Angka kematian akibat COVID-19 di Iran terpantau menurun terus setiap harinya. Menurut data AA, pada Sabtu (11/4), angka kematian yang rata-rata di angka 151, tiba-tiba menurun dua kali lipatnya menjadi 73 kasus per hari.
Kasus positif COVID-19 per hari pun turun. Jika mengacu pada kasus 30 Maret, Iran punya pasie positif per harinya mencapai 3.186 orang, sementara itu di 19 April angkanya merosot tajam menjadi 1.343.
Ini merupakan kabar yang membahagiakan, bukan hanya untuk Iran tetap seluruh dunia. Fakta ini membuktikan kalau kasus COVID-19 bisa ditekan, baik angka kematiannya maupun pasien positif baru setiap harinya. Itu juga bisa dilihat dari angka kesembuhannya, pada 19 April, ada 57.023 orang yang dinyatakan sembuh.
Tren ini membuat sebagian ilmuwan penasaran, bagaimana Iran melakukan itu semua?
Jaga jarak dan menggunakan masker sudah menjadi pedoman umum yang diperintahkan Badan Kesehatan Dunia (WHO). Itu pun dilakukan Iran, tapi penurunan drastis tak menjadi hasil yang dirasakan beberapa negara lainnya. Lalu, apa rahasia Iran dalam upaya menekan kasus COVID-19?
Menteri Kesehatan Iran Saeed Namaki coba mengomentari tren penurunan signifikan kasus COVID-19 di negaranya. Baginya, kerja sama antar masyarakat menjadi hal penting dalam upaya melawan pandemi ini.
"Jaga jarak antarorang dilakukan dengan baik. Ini yang membuat beberapa provinsi di Iran semakin baik kondisinya," ungkapnya.

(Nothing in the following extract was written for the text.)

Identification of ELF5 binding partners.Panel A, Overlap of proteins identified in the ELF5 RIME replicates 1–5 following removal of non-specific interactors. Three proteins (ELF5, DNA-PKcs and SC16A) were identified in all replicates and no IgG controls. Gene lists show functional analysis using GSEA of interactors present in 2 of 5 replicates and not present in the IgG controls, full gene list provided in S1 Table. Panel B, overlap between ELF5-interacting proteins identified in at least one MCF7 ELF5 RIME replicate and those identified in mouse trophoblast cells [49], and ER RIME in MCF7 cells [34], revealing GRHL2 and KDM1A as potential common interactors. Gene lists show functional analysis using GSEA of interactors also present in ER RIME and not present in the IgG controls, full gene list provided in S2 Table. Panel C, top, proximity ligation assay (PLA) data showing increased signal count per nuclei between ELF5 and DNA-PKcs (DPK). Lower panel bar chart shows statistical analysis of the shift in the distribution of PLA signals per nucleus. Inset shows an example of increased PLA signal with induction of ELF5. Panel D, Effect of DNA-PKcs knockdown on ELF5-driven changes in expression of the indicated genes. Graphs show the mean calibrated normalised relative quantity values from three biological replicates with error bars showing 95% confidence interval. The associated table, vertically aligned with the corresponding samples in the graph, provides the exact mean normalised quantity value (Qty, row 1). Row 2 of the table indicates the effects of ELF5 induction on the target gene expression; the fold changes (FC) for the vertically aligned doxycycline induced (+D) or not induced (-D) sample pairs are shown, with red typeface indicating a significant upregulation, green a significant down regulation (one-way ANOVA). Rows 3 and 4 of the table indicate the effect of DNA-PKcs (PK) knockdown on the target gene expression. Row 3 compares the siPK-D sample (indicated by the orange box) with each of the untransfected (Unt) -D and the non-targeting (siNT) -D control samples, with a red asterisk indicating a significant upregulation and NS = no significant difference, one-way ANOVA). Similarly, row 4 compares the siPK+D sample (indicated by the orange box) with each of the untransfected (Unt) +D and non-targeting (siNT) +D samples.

Di sisi lain, Pakar Industri Anadolu Agency mengatakan, terapi plasma menjadi rahasia di balik penurunan angka kasus COVID-19. Terapi ini menyelamatkan hidup banyak pasien COVID-19 yang kritis.
Terapi plasma yang dilakukan di Iran tergolong konvensional yaitu imunoterapi adaptif klasik. Terapi ini terbukti efektif dan aman dalam membantu pasien yang terinfeksi pulih dari penyakitnya.
"Apa yang terjadi adalah orang yang sembuh dari penyakit memiliki antibodi terhadap penyakit dalam darah mereka. Jadi, darah mereka dikumpulkan dan diberikan kepada mereka yang terinfeksi parah," ungkap Praktisi Medis dr. Hassan Jalili.
Rumah sakit di Iran memulai terapi plasma sejak 40 hari yang lalu dan sudah lebih dari 300 pasien sembuh menyumbangkan darahnya. Menurut Pemimpin Proyek Terapi Plasma Hassan Abolqasemi, jumlah tersebut ternyata membantu 40% penurunan kematian kasus COVID-19.
Abolqasemi melanjutkan, terapi plasma ini sudah pernah dilakukan sebelumnya dan terbukti efektif dalam mengatasi penyakit SARS, MERS-CoV, dan Ebola. Makanya, Iran pun melakukan terapi ini untuk penyakit COVID-19.
"Amerika Serikat muali menggunakan terapi plasma setelah melihat keberhasilan Iran. Kemudian, negara lain menyusul seperti Perancis, Jerman, Belanda, dan beberapa negara Eropa lainnya," menurut laporan Mehr News Agency.